----- ESTRATTO DELLA FONTE -----

Stark sente perfino il bisogno di precisare: «Non sono, e non sono mai stato, cattolico» (ibid., 14) e «nego di scrivere in qualità di apologeta» (ibid., 14); in effetti, alcune delle sue conclusioni (una per tutte: la presenza di una valida successione apostolica nella Chiesa d’Inghilterra) non sono in armonia con la dottrina cattolica. Ma, nell’esaminare la letteratura storica in funzione di un’interpretazione sociologica, Stark si imbatte nell’ostacolo che deriva da un pregiudizio anticattolico spesso estremo da parte di storici antichi e moderni, e non ha paura di denunciarlo in nome non della fede ma del corretto metodo scientifico.
La prima parte del volume è consacrata alla storia delle eresie cristiane, dal montanismo alla Riforma protestante. Stark si serve di questi esempi per ritornare ancora una volta su un elemento centrale della teoria dell’economia religiosa: un monopeolio protetto dallo Stato genera un clero pigro, che perde lo zelo missionario. In questa chiave, quello che per altri versi è il miracolo di Costantino (274-337) sarebbe nello stesso tempo «la “maledizione” di Costantino» (ibid. 33): garantito dallo Stato, lo zelo cristiano a poco a poco si affievolisce.
La teoria dell’economia religiosa postula che un monopolio centrale impigrito generi alla sua periferia forme di dissenso: sono da una parte le varie eresie medievali, dall’altra i movimenti riformatori che la Chiesa cattolica riesce a tenere al suo interno (e non si tratta, secondo il sociologo americano, di un piccolo risultato).
Il secondo fenomeno è quello che Stark chiama della «Chiesa della pietà», rappresentala principalmente dai monaci e dagli ordini religiosi, spesso critica nei confronti della «Chiesa del potere» che mostra non solo mancanza di zelo missionario, ma anche immoralità, simonia e intrighi. Stark nega risolutamente la teoria di origine marxista secondo cui sia la «Chiesa della pietà» sia le eresie rappresentino una forma primitiva di protesta sociale: i movimenti ascetici e quelli ereticali, nella stragrande maggioranza dei casi, non sono guidati da poveri ma da ricchi, ed e la nobiltà a fornire statisticamente alla Chiesa il maggior numero di santi asceti (in seguito canonizzali) nel Medioevo.

----- ELENCO DELLE VOCI -----

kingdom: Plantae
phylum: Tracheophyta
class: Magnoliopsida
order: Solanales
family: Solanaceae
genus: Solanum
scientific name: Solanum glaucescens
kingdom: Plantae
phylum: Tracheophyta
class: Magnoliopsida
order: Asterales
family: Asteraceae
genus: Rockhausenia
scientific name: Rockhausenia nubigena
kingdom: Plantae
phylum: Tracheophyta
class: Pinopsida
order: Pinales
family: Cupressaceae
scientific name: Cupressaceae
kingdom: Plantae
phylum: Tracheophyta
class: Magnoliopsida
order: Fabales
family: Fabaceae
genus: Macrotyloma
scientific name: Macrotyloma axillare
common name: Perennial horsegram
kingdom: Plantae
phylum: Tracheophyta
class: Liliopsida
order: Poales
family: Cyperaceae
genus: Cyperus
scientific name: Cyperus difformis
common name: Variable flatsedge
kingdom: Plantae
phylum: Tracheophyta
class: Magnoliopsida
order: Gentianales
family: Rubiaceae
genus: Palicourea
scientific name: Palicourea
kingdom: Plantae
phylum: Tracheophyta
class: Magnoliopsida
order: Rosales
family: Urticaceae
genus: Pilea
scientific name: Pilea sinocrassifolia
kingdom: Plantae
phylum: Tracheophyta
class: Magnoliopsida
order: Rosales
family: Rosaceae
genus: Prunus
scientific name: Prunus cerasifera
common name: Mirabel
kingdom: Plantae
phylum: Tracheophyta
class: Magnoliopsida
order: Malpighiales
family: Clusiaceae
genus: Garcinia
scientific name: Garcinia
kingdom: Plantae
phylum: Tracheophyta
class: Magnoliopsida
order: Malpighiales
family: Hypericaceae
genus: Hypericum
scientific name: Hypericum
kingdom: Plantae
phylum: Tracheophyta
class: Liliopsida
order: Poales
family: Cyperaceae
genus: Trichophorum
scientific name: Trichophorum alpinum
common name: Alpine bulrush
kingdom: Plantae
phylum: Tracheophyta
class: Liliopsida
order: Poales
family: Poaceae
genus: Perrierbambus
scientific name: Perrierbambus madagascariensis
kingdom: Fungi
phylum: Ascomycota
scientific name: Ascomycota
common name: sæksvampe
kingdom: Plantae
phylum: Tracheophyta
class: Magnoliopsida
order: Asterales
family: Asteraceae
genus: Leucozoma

-----

Trascrivi fedelmente il passo del testo su Stark e l'economia religiosa che si apre con le parole contenenti "Stark sente perfino" e si chiude con "corretto metodo scientifico.".

Stark sente perfino il bisogno di precisare: «Non sono, e non sono mai stato, cattolico» (ibid., 14) e «nego di scrivere in qualità di apologeta» (ibid., 14); in effetti, alcune delle sue conclusioni (una per tutte: la presenza di una valida successione apostolica nella Chiesa d’Inghilterra) non sono in armonia con la dottrina cattolica. Ma, nell’esaminare la letteratura storica in funzione di un’interpretazione sociologica, Stark si imbatte nell’ostacolo che deriva da un pregiudizio anticattolico spesso estremo da parte di storici antichi e moderni, e non ha paura di denunciarlo in nome non della fede ma del corretto metodo scientifico.